About this task: Give all the lines below again, exactly, with no pictures.
────────
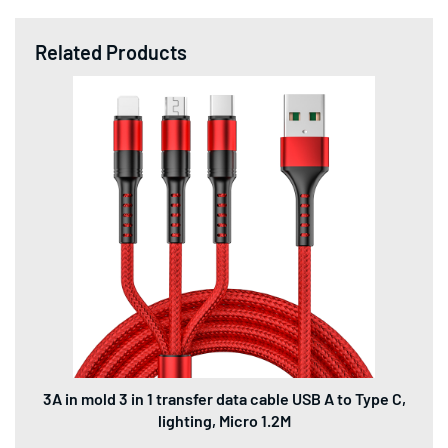
Related Products
3A in mold 3 in 1 transfer data cable USB A to Type C,
lighting, Micro 1.2M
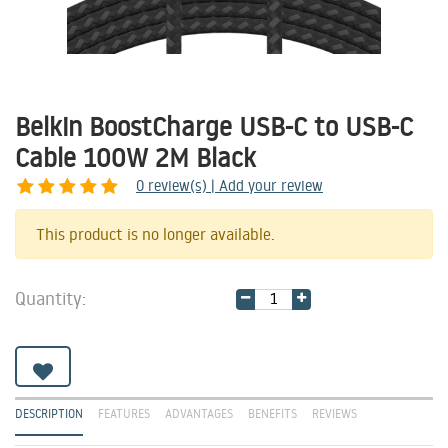
Belkin BoostCharge USB-C to USB-C
Cable 100W 2M Black
0
review(s) | Add your review
Share
This product is no longer available.
Quantity:
DESCRIPTION
FEATURES
ADVANTAGES
BENEFITS
REVIEWS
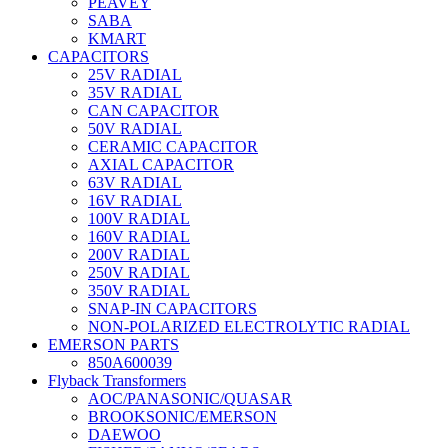
PEAVEY
SABA
KMART
CAPACITORS
25V RADIAL
35V RADIAL
CAN CAPACITOR
50V RADIAL
CERAMIC CAPACITOR
AXIAL CAPACITOR
63V RADIAL
16V RADIAL
100V RADIAL
160V RADIAL
200V RADIAL
250V RADIAL
350V RADIAL
SNAP-IN CAPACITORS
NON-POLARIZED ELECTROLYTIC RADIAL
EMERSON PARTS
850A600039
Flyback Transformers
AOC/PANASONIC/QUASAR
BROOKSONIC/EMERSON
DAEWOO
────────
Response box:
Related Products
3A in mold 3 in 1 transfer data cable USB A to Type C,
lighting, Micro 1.2M
Belkin BoostCharge USB-C to USB-C
Cable 100W 2M Black
0
review(s) | Add your review
Share
This product is no longer available.
Quantity:
DESCRIPTION
FEATURES
ADVANTAGES
BENEFITS
REVIEWS
PEAVEY
SABA
KMART
CAPACITORS
25V RADIAL
35V RADIAL
CAN CAPACITOR
50V RADIAL
CERAMIC CAPACITOR
AXIAL CAPACITOR
63V RADIAL
16V RADIAL
100V RADIAL
160V RADIAL
200V RADIAL
250V RADIAL
350V RADIAL
SNAP-IN CAPACITORS
NON-POLARIZED ELECTROLYTIC RADIAL
EMERSON PARTS
850A600039
Flyback Transformers
AOC/PANASONIC/QUASAR
BROOKSONIC/EMERSON
DAEWOO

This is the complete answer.